Start of Extracted text

Channelpedia

PubMed 21909135


Referenced in Channelpedia wiki pages of: none

Automatically associated channels: ClCa2 , ClvC4 , Kir2.3



Title: Loss of breast epithelial marker hCLCA2 promotes epithelial-to-mesenchymal transition and indicates higher risk of metastasis.

Authors: V Walia, Y Yu, D Cao, M Sun, J R McLean, B G Hollier, J Cheng, S A Mani, K Rao, L Premkumar, R C Elble

Journal, date & volume: Oncogene, 2012 Apr 26 , 31, 2237-46

PubMed link: http://www.ncbi.nlm.nih.gov/pubmed/21909135


Abstract
Transition between epithelial and mesenchymal states is a feature of both normal development and tumor progression. We report that expression of chloride channel accessory protein hCLCA2 is a characteristic of epithelial differentiation in the immortalized MCF10A and HMLE models, while induction of epithelial-to-mesenchymal transition by cell dilution, TGFβ or mesenchymal transcription factors sharply reduces hCLCA2 levels. Attenuation of hCLCA2 expression by lentiviral small hairpin RNA caused cell overgrowth and focus formation, enhanced migration and invasion, and increased mammosphere formation in methylcellulose. These changes were accompanied by downregulation of E-cadherin and upregulation of mesenchymal markers such as vimentin and fibronectin. Moreover, hCLCA2 expression is greatly downregulated in breast cancer cells with a mesenchymal or claudin-low profile. These observations suggest that loss of hCLCA2 may promote metastasis. We find that higher-than-median expression of hCLCA2 is associated with a one-third lower rate of metastasis over an 18-year period among breast cancer patients compared with lower-than-median (n=344, unfiltered for subtype). Thus, hCLCA2 is required for epithelial differentiation, and its loss during tumor progression contributes to metastasis. Overexpression of hCLCA2 has been reported to inhibit cell proliferation and is accompanied by increases in chloride current at the plasma membrane and reduced intracellular pH (pHi). We found that knockdown cells have sharply reduced chloride current and higher pHi, both characteristics of tumor cells. These results suggest a mechanism for the effects on differentiation. Loss of hCLCA2 may allow escape from pHi homeostatic mechanisms, permitting the higher intracellular and lower extracellular pH that are characteristic of aggressive tumor cells.

End of Extracted text
Start of Source material

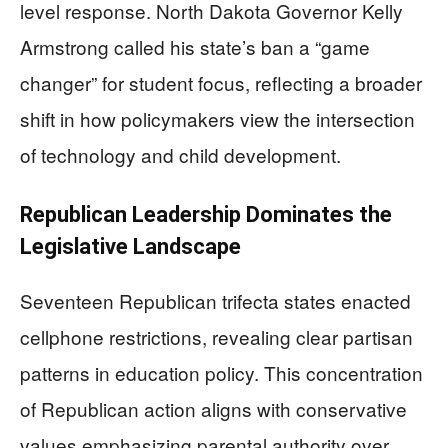
level response. North Dakota Governor Kelly
Armstrong called his state’s ban a “game
changer” for student focus, reflecting a broader
shift in how policymakers view the intersection
of technology and child development.
Republican Leadership Dominates the
Legislative Landscape
Seventeen Republican trifecta states enacted
cellphone restrictions, revealing clear partisan
patterns in education policy. This concentration
of Republican action aligns with conservative
values emphasizing parental authority over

End of Source material

◆ Actions to take:
a – Reproduce a passage of the hCLCA2 entry verbatim, beginning at the words "PubMed 21909135" and stopping after "risk of metastasis.".
b – Answer these questions using the hCLCA2 entry:
(i) In which journal was the study published?
(ii) Over what period was the rate of metastasis among breast cancer patients compared?
(iii) Which mesenchymal markers are named as upregulated after hCLCA2 expression was attenuated?

◆ Solution list:
a –
PubMed 21909135


Referenced in Channelpedia wiki pages of: none

Automatically associated channels: ClCa2 , ClvC4 , Kir2.3



Title: Loss of breast epithelial marker hCLCA2 promotes epithelial-to-mesenchymal transition and indicates higher risk of metastasis.

b –
(i) Oncogene
(ii) An 18-year period
(iii) Vimentin and fibronectin